(Beginning of MATERIAL FOR THIS EXERCISE)

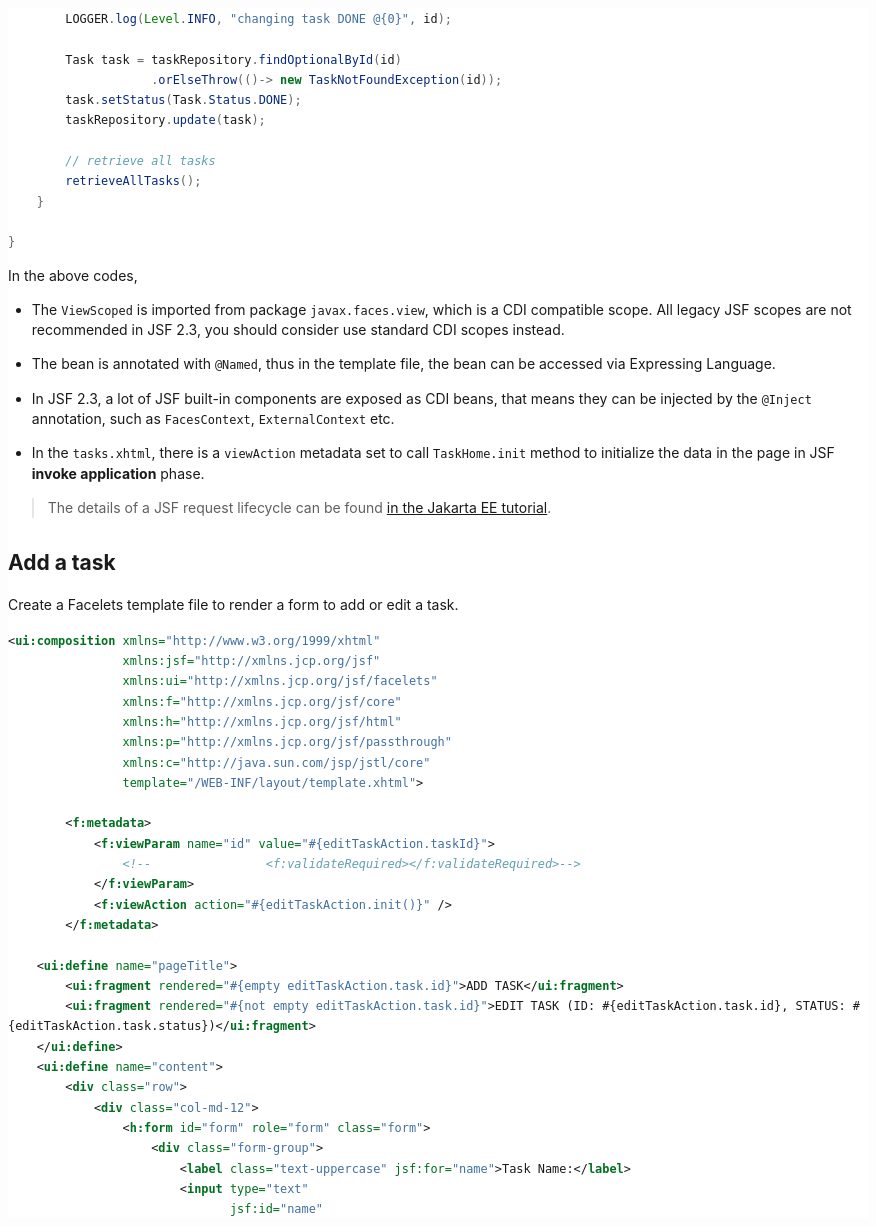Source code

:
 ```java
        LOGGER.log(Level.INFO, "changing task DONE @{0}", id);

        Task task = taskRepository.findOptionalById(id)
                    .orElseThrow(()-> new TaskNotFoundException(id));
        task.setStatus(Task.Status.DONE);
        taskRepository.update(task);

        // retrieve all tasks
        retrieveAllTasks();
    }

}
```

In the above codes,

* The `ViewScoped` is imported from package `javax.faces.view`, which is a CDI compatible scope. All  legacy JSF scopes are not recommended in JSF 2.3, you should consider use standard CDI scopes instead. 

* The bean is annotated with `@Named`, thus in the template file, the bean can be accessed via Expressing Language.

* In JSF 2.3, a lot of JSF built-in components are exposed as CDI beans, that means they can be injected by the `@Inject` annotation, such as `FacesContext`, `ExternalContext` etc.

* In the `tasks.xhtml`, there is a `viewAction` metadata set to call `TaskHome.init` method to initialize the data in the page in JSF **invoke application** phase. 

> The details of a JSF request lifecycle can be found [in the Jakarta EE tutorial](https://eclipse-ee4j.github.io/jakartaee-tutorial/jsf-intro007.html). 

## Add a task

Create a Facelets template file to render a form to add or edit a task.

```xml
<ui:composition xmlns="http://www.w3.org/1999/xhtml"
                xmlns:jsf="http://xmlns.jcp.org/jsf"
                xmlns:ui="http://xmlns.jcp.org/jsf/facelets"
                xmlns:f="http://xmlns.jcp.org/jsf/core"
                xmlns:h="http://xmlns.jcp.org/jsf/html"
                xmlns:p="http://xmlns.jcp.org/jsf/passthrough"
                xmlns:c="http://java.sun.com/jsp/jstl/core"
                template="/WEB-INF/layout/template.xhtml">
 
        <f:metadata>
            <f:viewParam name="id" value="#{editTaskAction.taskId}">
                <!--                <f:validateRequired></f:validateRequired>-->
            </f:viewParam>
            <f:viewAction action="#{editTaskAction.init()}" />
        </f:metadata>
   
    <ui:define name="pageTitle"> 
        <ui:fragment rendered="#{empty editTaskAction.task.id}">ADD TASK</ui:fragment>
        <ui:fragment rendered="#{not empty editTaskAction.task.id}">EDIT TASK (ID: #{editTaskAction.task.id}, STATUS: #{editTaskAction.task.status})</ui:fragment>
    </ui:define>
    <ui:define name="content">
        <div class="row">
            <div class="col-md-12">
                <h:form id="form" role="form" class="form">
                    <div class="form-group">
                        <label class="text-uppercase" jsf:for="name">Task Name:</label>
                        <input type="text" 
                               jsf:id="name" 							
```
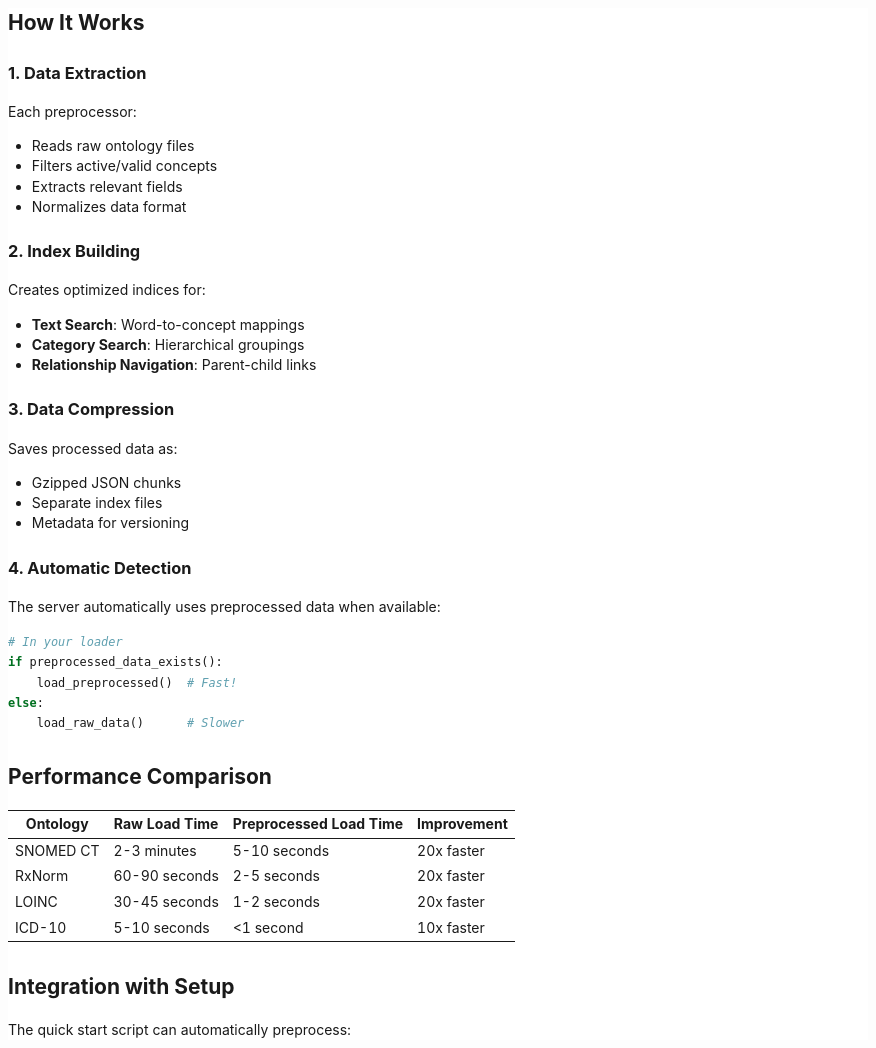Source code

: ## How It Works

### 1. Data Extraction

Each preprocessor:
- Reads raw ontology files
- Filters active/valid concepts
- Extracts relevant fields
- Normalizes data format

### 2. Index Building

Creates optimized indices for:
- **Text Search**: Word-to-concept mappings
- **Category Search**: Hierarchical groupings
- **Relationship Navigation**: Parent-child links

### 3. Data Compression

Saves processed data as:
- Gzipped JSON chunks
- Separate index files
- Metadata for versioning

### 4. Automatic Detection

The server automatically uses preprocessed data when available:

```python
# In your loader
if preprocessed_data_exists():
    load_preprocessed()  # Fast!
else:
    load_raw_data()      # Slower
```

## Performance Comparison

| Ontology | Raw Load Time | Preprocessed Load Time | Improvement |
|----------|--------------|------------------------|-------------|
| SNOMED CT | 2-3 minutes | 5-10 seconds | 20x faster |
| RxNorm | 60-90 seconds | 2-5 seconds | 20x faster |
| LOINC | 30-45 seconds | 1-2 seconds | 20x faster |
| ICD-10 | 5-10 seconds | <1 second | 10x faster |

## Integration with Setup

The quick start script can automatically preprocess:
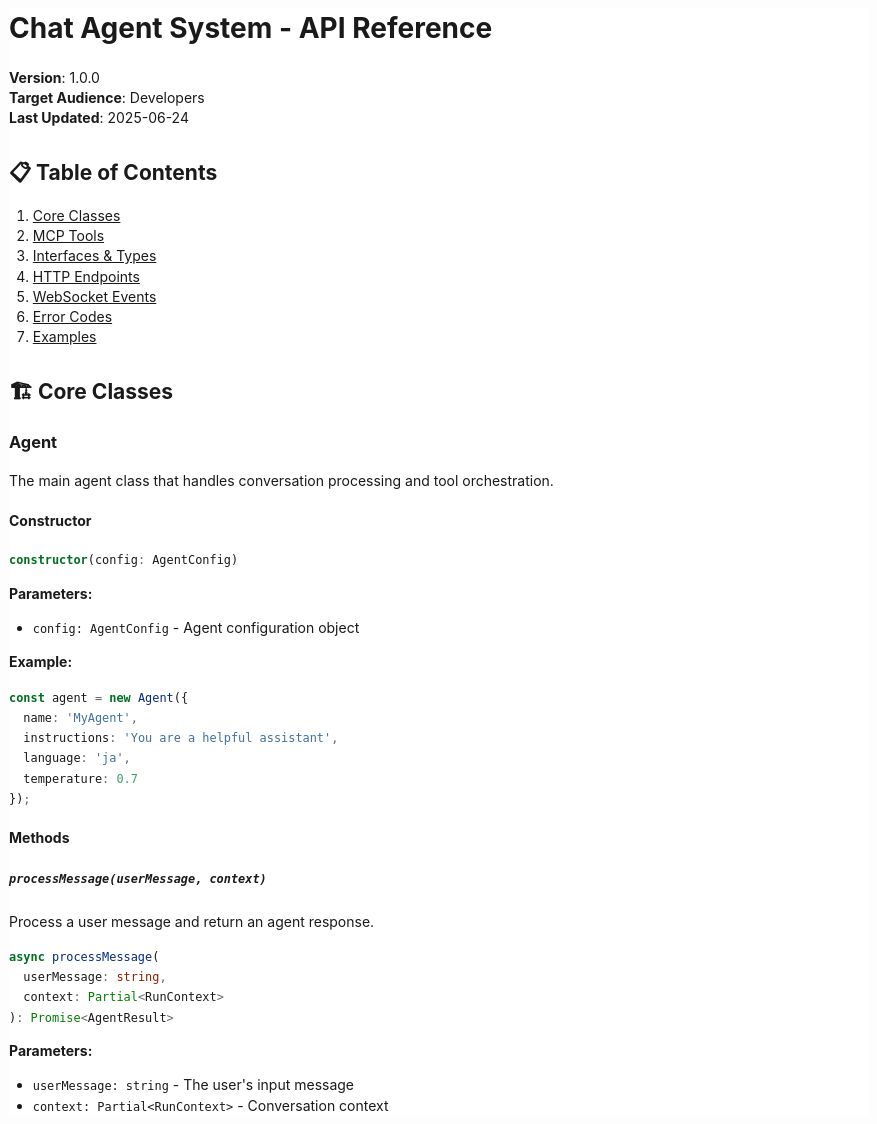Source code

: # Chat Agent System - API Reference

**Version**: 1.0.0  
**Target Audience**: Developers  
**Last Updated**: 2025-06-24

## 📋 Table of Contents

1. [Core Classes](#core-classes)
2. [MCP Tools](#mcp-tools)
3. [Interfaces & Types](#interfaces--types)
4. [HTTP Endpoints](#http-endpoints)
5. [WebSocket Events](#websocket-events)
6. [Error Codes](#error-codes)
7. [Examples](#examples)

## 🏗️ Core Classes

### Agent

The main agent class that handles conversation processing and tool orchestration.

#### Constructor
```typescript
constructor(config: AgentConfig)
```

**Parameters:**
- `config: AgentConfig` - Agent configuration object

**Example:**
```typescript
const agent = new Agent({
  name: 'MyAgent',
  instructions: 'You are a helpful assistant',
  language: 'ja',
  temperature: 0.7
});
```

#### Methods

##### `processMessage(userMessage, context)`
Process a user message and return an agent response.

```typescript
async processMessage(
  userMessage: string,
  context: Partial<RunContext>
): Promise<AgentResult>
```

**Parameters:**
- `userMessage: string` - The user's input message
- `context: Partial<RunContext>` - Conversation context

(End of MATERIAL FOR THIS EXERCISE)

Repeat all of the entries above word for word and omit the pictures.

Source code

:
 ```java
        LOGGER.log(Level.INFO, "changing task DONE @{0}", id);

        Task task = taskRepository.findOptionalById(id)
                    .orElseThrow(()-> new TaskNotFoundException(id));
        task.setStatus(Task.Status.DONE);
        taskRepository.update(task);

        // retrieve all tasks
        retrieveAllTasks();
    }

}
```

In the above codes,

* The `ViewScoped` is imported from package `javax.faces.view`, which is a CDI compatible scope. All  legacy JSF scopes are not recommended in JSF 2.3, you should consider use standard CDI scopes instead. 

* The bean is annotated with `@Named`, thus in the template file, the bean can be accessed via Expressing Language.

* In JSF 2.3, a lot of JSF built-in components are exposed as CDI beans, that means they can be injected by the `@Inject` annotation, such as `FacesContext`, `ExternalContext` etc.

* In the `tasks.xhtml`, there is a `viewAction` metadata set to call `TaskHome.init` method to initialize the data in the page in JSF **invoke application** phase. 

> The details of a JSF request lifecycle can be found [in the Jakarta EE tutorial](https://eclipse-ee4j.github.io/jakartaee-tutorial/jsf-intro007.html). 

## Add a task

Create a Facelets template file to render a form to add or edit a task.

```xml
<ui:composition xmlns="http://www.w3.org/1999/xhtml"
                xmlns:jsf="http://xmlns.jcp.org/jsf"
                xmlns:ui="http://xmlns.jcp.org/jsf/facelets"
                xmlns:f="http://xmlns.jcp.org/jsf/core"
                xmlns:h="http://xmlns.jcp.org/jsf/html"
                xmlns:p="http://xmlns.jcp.org/jsf/passthrough"
                xmlns:c="http://java.sun.com/jsp/jstl/core"
                template="/WEB-INF/layout/template.xhtml">
 
        <f:metadata>
            <f:viewParam name="id" value="#{editTaskAction.taskId}">
                <!--                <f:validateRequired></f:validateRequired>-->
            </f:viewParam>
            <f:viewAction action="#{editTaskAction.init()}" />
        </f:metadata>
   
    <ui:define name="pageTitle"> 
        <ui:fragment rendered="#{empty editTaskAction.task.id}">ADD TASK</ui:fragment>
        <ui:fragment rendered="#{not empty editTaskAction.task.id}">EDIT TASK (ID: #{editTaskAction.task.id}, STATUS: #{editTaskAction.task.status})</ui:fragment>
    </ui:define>
    <ui:define name="content">
        <div class="row">
            <div class="col-md-12">
                <h:form id="form" role="form" class="form">
                    <div class="form-group">
                        <label class="text-uppercase" jsf:for="name">Task Name:</label>
                        <input type="text" 
                               jsf:id="name" 							
```
Source code

: ## How It Works

### 1. Data Extraction

Each preprocessor:
- Reads raw ontology files
- Filters active/valid concepts
- Extracts relevant fields
- Normalizes data format

### 2. Index Building

Creates optimized indices for:
- **Text Search**: Word-to-concept mappings
- **Category Search**: Hierarchical groupings
- **Relationship Navigation**: Parent-child links

### 3. Data Compression

Saves processed data as:
- Gzipped JSON chunks
- Separate index files
- Metadata for versioning

### 4. Automatic Detection

The server automatically uses preprocessed data when available:

```python
# In your loader
if preprocessed_data_exists():
    load_preprocessed()  # Fast!
else:
    load_raw_data()      # Slower
```

## Performance Comparison

| Ontology | Raw Load Time | Preprocessed Load Time | Improvement |
|----------|--------------|------------------------|-------------|
| SNOMED CT | 2-3 minutes | 5-10 seconds | 20x faster |
| RxNorm | 60-90 seconds | 2-5 seconds | 20x faster |
| LOINC | 30-45 seconds | 1-2 seconds | 20x faster |
| ICD-10 | 5-10 seconds | <1 second | 10x faster |

## Integration with Setup

The quick start script can automatically preprocess:
Source code

: # Chat Agent System - API Reference

**Version**: 1.0.0  
**Target Audience**: Developers  
**Last Updated**: 2025-06-24

## 📋 Table of Contents

1. [Core Classes](#core-classes)
2. [MCP Tools](#mcp-tools)
3. [Interfaces & Types](#interfaces--types)
4. [HTTP Endpoints](#http-endpoints)
5. [WebSocket Events](#websocket-events)
6. [Error Codes](#error-codes)
7. [Examples](#examples)

## 🏗️ Core Classes

### Agent

The main agent class that handles conversation processing and tool orchestration.

#### Constructor
```typescript
constructor(config: AgentConfig)
```

**Parameters:**
- `config: AgentConfig` - Agent configuration object

**Example:**
```typescript
const agent = new Agent({
  name: 'MyAgent',
  instructions: 'You are a helpful assistant',
  language: 'ja',
  temperature: 0.7
});
```

#### Methods

##### `processMessage(userMessage, context)`
Process a user message and return an agent response.

```typescript
async processMessage(
  userMessage: string,
  context: Partial<RunContext>
): Promise<AgentResult>
```

**Parameters:**
- `userMessage: string` - The user's input message
- `context: Partial<RunContext>` - Conversation context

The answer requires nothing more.